[Opening Input records section]

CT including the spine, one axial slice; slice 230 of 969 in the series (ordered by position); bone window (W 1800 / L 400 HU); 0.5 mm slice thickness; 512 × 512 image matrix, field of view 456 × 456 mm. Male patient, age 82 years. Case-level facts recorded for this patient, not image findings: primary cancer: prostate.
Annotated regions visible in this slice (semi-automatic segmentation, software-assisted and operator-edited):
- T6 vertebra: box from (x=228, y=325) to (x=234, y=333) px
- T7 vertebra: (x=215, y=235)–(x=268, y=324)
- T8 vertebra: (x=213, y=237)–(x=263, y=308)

[Closing Input records section]

* **Exercise aim**:
Your task is to repeat the data exactly, with nothing left out.

* **Response for this exercise**:
CT including the spine, one axial slice; slice 230 of 969 in the series (ordered by position); bone window (W 1800 / L 400 HU); 0.5 mm slice thickness; 512 × 512 image matrix, field of view 456 × 456 mm. Male patient, age 82 years. Case-level facts recorded for this patient, not image findings: primary cancer: prostate.
Annotated regions visible in this slice (semi-automatic segmentation, software-assisted and operator-edited):
- T6 vertebra: box from (x=228, y=325) to (x=234, y=333) px
- T7 vertebra: (x=215, y=235)–(x=268, y=324)
- T8 vertebra: (x=213, y=237)–(x=263, y=308)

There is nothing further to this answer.